**Extracted text**
***
Riding out from my camping spot on this misty Halloween morning.  My face always looks like this before the first 10km.

     I planned on riding to Diesdorf before finding some breakfast. However, Diesdorf was small, devoid of restaurants, and a ghost town. That is how part one of today goes. I rode through small valleys quilted with farm and forest, always pre and proceded by small hills. The towns looked medieval. Everything was hung with mist. No town was large enough to support a breakfast eatery, but they were coming very quickly one after the other, so my hope remained. I would ride past signs which told me simultaneously that I was riding out of one small town of breakfast discouragement, but I only had 6km to the next. Nowhere in the small towns was even a hint of a crumb any kind of nourishment at all! My hope waned. However I kept getting closer to what I thought had to be my salvation, Salzwedel.
     I was trying to push that last so odd number of km through the hunger and leg-weakness, when I saw an abandoned building on my side of the road. I skidded to a halt. It was a very large house which was completely smashed to shit. From the outside I could see piles of refuse in every corner and a half-collapsed stairway. It was scary. I lowered the mask from my forehead back onto my face to become scary too, and entered the building. It is Halloween, after all, it is my own personal haunted house. I didn't see anybody, but I did see the tracks of somebody(s), including chemically printed photographs of a mother and child, a refrigerator positioned perfectly as a step into a sunken room which looked like it had hosted a banging party, and an absurd number of tires stacked in the Innenhof. I felt some tingles on the back of my neck then, as I do now writing about it, but neither then nor now did I have any paranormal encounters. But my hunger eventually outweighed my curiosity, and I pushed my bike back out onto the road. I left my mask over my face.

My haunted house.
I searched for interesting or useful things (especially toilet paper) that I could take with me, but ended up leaving it all behind, not wanting to disturb the house.
Close to where I took this picture a large section of the floor was torn out, leaving a black hole.  This creepy text reads: "Foreigners - please don't leave us alone with these Germans!"  Exactly the opposite sentiment as I had expected, being in a rural, xenophobic area.
The sunken room.  Must have been a great party.

     I finally, finally got to Salzwedel. To my great pleasure there was a Micky D's on the front edge of the town. I pulled in, walked up to the counter, and ordered breakfast. A green tea and 2 mcmuffins later and I was feeling good! Micky D always has free wi-fi so I hooked up and surfed some we-chats. I received birthday wishes from many of my good friends. They warmed me up more than the food. I visited the facilities, checked out, and got back on Thunder and Lightning.

The cold weather and short daylight hours are worth it to bike through Fall Colors like these.

     I had been riding on the car road for most of the morning and now was no exception, but now it was quite a bit dicier. LKVs and overpasses made things tight, and it had started to rain. Or heavy fog, at least. Either way I was soon soaked.  These conditions continued for a little over an hour.
     I saw 4 herons, 4 birds of prey, and one feather.
     Eventually there was a bike lane again, and the moisture dissipated. It was smooth sailing. A side route cost me 3 extra km, but took me through tiny old neighborhoods, past a pig pen, and through quiet old farm roads. It was the highlight of today's ride.
***
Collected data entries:
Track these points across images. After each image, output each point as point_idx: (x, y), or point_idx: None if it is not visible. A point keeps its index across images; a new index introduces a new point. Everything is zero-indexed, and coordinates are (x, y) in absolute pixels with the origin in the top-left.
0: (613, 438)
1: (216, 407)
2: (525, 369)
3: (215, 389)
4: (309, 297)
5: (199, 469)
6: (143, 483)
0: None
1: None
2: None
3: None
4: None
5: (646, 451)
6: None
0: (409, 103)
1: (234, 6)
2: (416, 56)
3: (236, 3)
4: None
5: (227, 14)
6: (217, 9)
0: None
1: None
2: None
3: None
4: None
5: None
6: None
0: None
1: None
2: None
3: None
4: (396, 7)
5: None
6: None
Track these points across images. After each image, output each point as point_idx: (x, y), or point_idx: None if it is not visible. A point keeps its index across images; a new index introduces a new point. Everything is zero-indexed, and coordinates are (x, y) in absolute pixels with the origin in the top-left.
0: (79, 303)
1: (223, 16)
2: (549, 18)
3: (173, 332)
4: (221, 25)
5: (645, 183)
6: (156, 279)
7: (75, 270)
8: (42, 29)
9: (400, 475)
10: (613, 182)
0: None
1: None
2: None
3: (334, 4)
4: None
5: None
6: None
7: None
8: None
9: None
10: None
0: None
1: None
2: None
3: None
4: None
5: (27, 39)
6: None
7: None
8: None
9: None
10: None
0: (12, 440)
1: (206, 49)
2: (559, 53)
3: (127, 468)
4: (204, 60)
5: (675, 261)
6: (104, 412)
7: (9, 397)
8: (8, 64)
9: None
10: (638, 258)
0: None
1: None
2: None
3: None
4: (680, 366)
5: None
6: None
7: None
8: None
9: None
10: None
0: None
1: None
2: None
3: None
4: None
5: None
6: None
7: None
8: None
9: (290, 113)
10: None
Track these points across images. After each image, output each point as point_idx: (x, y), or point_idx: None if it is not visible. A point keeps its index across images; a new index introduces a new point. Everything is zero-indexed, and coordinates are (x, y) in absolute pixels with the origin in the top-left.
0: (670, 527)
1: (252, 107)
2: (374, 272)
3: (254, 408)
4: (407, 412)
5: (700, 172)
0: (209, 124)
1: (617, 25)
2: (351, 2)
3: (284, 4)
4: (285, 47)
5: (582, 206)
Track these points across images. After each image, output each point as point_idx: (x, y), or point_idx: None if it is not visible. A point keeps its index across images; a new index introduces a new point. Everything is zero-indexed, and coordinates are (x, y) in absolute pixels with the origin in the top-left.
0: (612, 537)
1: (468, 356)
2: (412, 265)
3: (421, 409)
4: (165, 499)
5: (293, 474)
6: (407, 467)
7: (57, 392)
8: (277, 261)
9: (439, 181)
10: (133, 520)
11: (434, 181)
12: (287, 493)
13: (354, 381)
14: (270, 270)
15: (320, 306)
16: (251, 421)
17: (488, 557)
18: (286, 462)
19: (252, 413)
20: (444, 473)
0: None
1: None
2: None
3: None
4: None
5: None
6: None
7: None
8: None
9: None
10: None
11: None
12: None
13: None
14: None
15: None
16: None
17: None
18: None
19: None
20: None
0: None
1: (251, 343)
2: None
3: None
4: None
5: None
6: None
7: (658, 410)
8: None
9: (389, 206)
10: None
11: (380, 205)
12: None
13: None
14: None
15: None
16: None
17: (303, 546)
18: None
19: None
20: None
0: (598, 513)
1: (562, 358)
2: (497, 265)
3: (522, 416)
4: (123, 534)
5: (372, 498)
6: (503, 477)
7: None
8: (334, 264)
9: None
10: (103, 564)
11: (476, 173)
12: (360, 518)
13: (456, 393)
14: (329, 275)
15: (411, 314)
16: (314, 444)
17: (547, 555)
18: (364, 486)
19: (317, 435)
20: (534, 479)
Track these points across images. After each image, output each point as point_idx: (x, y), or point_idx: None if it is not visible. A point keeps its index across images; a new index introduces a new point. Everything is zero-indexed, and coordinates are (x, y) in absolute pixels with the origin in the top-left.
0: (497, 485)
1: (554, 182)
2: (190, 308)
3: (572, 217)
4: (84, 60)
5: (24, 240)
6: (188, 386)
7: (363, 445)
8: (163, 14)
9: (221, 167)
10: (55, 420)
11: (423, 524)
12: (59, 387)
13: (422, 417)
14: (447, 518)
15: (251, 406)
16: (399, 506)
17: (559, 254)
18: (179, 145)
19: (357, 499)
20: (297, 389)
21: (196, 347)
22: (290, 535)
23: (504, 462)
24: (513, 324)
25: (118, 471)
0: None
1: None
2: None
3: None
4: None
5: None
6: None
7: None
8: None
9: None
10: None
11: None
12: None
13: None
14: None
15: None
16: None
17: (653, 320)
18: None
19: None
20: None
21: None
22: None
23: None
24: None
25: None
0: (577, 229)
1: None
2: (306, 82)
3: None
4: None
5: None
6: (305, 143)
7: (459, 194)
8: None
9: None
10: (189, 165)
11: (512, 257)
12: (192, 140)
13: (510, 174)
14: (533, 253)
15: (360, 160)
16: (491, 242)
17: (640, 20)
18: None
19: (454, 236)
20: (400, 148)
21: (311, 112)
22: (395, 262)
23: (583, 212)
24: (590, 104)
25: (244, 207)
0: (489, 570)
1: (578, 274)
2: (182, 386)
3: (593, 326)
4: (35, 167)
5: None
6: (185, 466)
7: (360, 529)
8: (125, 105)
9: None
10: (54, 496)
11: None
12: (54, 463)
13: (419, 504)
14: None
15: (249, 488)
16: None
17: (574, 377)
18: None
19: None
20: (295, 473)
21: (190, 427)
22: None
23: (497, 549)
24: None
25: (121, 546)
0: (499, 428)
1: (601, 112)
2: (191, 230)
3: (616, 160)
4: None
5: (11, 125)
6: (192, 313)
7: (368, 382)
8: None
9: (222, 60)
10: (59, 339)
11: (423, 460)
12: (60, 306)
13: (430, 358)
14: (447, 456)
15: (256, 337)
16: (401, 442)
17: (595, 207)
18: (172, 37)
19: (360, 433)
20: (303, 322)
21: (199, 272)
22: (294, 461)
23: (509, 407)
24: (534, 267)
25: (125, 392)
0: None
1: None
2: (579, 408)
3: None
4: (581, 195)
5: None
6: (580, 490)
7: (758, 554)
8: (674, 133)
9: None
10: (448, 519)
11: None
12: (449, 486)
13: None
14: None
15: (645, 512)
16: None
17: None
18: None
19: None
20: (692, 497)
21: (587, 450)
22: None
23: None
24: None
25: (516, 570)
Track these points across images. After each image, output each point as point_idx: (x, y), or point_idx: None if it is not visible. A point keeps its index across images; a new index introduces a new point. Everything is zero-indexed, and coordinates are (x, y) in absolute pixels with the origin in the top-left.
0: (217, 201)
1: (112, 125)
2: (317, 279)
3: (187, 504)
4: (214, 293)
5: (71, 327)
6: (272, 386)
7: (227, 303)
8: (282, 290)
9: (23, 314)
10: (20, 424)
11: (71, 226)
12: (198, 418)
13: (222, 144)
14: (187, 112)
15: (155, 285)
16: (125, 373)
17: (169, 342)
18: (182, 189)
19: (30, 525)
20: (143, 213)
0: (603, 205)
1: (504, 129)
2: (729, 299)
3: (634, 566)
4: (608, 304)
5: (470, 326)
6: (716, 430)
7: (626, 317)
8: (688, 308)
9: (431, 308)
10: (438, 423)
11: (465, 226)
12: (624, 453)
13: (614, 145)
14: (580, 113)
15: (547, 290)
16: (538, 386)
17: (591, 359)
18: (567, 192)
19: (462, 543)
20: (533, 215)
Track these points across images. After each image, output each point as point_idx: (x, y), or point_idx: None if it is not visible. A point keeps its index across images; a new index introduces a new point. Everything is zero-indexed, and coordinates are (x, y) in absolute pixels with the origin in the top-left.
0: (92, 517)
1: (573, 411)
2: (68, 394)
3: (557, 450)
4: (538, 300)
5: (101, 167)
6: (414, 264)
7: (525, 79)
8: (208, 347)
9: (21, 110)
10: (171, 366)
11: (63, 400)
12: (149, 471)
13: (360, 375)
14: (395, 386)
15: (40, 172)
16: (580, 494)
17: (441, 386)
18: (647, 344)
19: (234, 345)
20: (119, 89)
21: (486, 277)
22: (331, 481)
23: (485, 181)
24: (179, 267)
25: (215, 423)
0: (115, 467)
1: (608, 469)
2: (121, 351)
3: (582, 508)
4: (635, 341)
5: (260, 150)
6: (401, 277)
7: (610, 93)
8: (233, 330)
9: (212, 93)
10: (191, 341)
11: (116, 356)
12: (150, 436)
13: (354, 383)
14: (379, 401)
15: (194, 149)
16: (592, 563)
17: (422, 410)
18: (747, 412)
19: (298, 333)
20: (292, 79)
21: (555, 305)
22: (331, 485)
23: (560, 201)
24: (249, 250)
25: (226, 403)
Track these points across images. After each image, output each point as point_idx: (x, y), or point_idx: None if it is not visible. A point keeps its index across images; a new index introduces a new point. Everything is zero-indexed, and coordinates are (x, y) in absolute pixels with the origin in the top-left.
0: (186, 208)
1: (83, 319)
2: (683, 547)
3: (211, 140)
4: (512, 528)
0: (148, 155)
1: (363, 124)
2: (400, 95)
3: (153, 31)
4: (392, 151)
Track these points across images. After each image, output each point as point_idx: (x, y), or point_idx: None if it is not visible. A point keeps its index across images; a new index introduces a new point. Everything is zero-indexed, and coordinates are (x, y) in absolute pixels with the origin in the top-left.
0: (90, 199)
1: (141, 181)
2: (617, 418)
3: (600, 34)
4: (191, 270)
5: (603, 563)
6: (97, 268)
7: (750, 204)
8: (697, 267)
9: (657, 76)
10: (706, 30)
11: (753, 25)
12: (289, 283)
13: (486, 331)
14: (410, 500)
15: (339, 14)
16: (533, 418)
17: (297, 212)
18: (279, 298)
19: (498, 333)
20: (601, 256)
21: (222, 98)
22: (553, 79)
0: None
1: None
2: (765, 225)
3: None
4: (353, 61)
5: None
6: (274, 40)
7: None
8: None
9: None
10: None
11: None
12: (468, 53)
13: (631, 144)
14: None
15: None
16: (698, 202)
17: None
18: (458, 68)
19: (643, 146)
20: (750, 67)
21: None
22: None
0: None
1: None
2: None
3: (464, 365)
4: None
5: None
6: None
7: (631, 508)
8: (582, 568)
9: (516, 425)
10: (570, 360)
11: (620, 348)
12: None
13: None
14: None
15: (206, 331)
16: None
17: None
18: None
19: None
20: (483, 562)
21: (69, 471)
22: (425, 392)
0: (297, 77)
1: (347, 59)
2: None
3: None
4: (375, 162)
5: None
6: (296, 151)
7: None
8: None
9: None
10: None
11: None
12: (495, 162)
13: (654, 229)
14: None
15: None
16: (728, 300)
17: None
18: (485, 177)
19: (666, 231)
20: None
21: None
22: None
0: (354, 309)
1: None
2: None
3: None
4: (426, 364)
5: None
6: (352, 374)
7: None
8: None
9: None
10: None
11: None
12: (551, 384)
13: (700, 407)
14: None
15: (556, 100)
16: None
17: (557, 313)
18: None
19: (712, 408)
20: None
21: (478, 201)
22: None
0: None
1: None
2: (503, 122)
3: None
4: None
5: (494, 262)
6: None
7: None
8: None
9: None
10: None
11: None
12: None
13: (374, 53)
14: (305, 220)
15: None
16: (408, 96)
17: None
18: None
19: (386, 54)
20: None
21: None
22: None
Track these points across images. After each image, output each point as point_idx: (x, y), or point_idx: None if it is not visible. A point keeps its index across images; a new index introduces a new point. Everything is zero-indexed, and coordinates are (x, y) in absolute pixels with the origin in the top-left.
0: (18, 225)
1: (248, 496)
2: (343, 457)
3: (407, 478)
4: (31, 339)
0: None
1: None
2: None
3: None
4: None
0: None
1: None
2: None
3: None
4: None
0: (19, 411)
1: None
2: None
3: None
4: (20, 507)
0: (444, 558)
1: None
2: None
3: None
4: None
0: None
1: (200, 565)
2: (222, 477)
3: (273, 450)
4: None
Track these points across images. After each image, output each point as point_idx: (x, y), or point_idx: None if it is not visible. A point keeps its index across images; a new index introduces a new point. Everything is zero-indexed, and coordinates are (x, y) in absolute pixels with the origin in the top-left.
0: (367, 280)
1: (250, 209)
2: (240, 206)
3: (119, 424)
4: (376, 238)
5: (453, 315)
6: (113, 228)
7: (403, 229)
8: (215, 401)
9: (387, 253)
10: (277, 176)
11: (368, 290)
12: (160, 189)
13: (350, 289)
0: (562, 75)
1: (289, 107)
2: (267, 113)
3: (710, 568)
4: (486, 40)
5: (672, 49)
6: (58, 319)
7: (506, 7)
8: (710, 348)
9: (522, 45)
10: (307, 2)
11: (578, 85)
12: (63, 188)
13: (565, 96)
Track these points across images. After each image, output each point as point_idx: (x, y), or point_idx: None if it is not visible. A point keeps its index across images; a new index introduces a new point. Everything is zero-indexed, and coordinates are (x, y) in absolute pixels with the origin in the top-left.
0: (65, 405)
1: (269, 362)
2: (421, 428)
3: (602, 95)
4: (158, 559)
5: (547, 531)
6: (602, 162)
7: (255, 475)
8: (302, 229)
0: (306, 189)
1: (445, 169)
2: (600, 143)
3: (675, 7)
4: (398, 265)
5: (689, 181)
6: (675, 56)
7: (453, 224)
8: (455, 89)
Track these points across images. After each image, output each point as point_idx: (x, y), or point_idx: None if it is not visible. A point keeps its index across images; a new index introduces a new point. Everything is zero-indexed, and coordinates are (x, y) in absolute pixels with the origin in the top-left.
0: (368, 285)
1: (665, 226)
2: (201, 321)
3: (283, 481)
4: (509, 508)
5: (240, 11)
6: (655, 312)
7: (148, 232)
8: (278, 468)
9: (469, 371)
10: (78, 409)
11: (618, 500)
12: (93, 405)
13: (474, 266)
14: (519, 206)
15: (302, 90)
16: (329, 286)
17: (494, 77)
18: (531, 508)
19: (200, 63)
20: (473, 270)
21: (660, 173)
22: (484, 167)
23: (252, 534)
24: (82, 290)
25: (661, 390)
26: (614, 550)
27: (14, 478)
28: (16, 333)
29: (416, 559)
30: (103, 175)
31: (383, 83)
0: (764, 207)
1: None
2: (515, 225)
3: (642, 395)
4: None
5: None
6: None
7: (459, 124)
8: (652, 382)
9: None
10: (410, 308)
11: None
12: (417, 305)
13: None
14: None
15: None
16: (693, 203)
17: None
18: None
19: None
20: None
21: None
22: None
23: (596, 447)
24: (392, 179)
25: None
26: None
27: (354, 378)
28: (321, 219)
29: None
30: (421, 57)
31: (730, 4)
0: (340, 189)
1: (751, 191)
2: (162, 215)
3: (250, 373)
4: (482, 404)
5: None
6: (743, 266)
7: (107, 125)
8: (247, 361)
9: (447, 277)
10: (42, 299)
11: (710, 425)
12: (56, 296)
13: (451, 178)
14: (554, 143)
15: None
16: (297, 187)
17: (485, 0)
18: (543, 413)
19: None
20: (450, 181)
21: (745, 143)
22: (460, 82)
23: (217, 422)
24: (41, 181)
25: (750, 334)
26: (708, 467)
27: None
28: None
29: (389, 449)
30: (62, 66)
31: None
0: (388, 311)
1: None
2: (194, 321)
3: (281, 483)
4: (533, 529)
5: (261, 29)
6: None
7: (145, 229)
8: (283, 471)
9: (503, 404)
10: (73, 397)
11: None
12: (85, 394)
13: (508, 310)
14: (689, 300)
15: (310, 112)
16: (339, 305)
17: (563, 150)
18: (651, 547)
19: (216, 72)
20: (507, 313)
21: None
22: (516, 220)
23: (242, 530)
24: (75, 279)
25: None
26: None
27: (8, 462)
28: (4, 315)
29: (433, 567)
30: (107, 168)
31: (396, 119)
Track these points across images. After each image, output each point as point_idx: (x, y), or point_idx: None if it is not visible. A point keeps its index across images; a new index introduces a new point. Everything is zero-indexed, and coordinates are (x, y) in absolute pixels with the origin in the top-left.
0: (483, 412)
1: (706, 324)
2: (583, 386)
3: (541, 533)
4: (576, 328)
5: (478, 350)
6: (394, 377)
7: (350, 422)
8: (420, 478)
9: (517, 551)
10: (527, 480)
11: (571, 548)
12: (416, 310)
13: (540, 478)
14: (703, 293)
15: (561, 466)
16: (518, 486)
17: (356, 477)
***
**What this exercise asks**
1. Output the passage of the Halloween bike ride account starting with "My haunted house." and going on through "rural, xenophobic area.".
2. Pick up the Halloween bike ride account after its final sentence and carry the story forward.

**Expected results**
1.
My haunted house.
I searched for interesting or useful things (especially toilet paper) that I could take with me, but ended up leaving it all behind, not wanting to disturb the house.
Close to where I took this picture a large section of the floor was torn out, leaving a black hole.  This creepy text reads: "Foreigners - please don't leave us alone with these Germans!"  Exactly the opposite sentiment as I had expected, being in a rural, xenophobic area.

2.
     This scenic road took me straight into Dannenberg. I still wasn't sure if I was going to stay the night here or move on in the hope of shaving off some of the daunting 110km + which now lie between me and my zuhause. A quick look at my map told me that there were no reasonably sized towns 20 +/- 10 km away (an important criteria for me, today being Halloween and all), plus I found Dannenberg charming. I asked an italian man at a café in the main square where the campingplatz was.

The café and plaza where I spent quite a few hours in Dannenberg.
     Even though I'm staying at a designated campground, I haven't seen anyone. A few sites are occupied by what look like permanent mobile homes. I tried calling the numbers posted for an/abmeldung, but got no reply, so I ended up ducking the fence and setting up my tent unregistered. The campground is nice, besides the fact that everything outside of a chemical toilet is locked.
     I set up my camp, and called Swarupa.  It was nice to hear a friendly voice, and nicer to hear that she was actually interested in how the trip was going and worried that I was staying safe.  Feeling more supported than ever, I went back to the café, and had a piece of apple cake and an italian hot chocolate. I read some of Howard Mark's biography. Two groups of children came into the cafe and solicited süßes oder saures in costume. To my pleasure, the cafe man gave each kid an ice cream cone. I've had good luck with cafe workers.  But now it was getting dark. I left, eager to see some trick or treating in the most vicarious way possible. I'd been wearing my mask over forehead or face all day and now I once again lowered it.
     A young boy did a wheelie on his Mt. Bike and stopped just in front of me. He started asking me questions. He became my guide, mostly through his own initiative, and led me to his Jungendzentrum where he offered me treats and declined a game of kicker. Then he led me back into, and around, the town center. He wanted to know my instagram handle. I gave it to him and he gave me directions to the Bahnhof, where he supposed there would be good trick-or-treating taking place. Then he rode past me at high speed while sticking out his hand and yelling “klatsch mal!” It was a cool moment.

My guide, Jado, dabbing behind his Jungendzentrums impressive collection of Jack-o-lanterns.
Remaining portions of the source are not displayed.